Whitlam was actually a loyal supporter of the US alliance, as well as the British crown, the parliamentary elite and the capitalist profit system itself. But the fear in the ruling class, both in Washington and Canberra, was that his government would lose control over the working class and the growing anti-US alliance sentiment.

Together with the military coup in Chile in September 1973, the Labor government’s dismissal was one of the first acts in what became an international counter-offensive against the working class, spearheaded by figures such as Reagan in the US and Thatcher in Britain. The craven acquiescence of Whitlam and the unions, like their counterparts internationally, encouraged the capitalist class worldwide to go on the attack.

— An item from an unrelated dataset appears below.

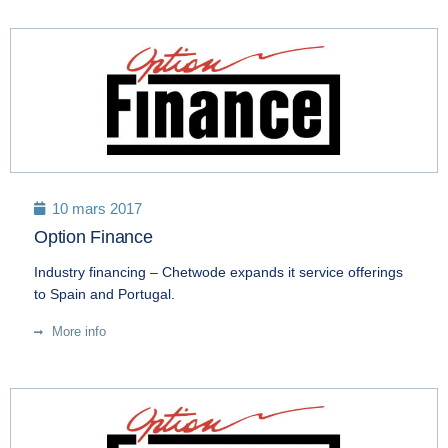
10 mars 2017
Option Finance
Industry financing – Chetwode expands it service offerings
to Spain and Portugal.
More info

Today, the situation is even more unstable than it was 45 years ago. The worsening COVID-19 disaster, ever-widening social inequality and mounting global economic and military tensions, are propelling youth and working people worldwide into battle against the deteriorating living conditions, the shredding of basic democratic rights and threat of war.

There is also intensifying pressure on the Australian corporate, political and military-intelligence establishment to align ever-more closely with the US as it steps up its trade war and conflict against China.

In these conditions, the tearing aside of the façade of parliamentary democracy in 1975 must serve as a warning of the readiness of the capitalist class to again resort to the reserve powers of the monarchy or other openly authoritarian measures to suppress the rising struggles of the working class.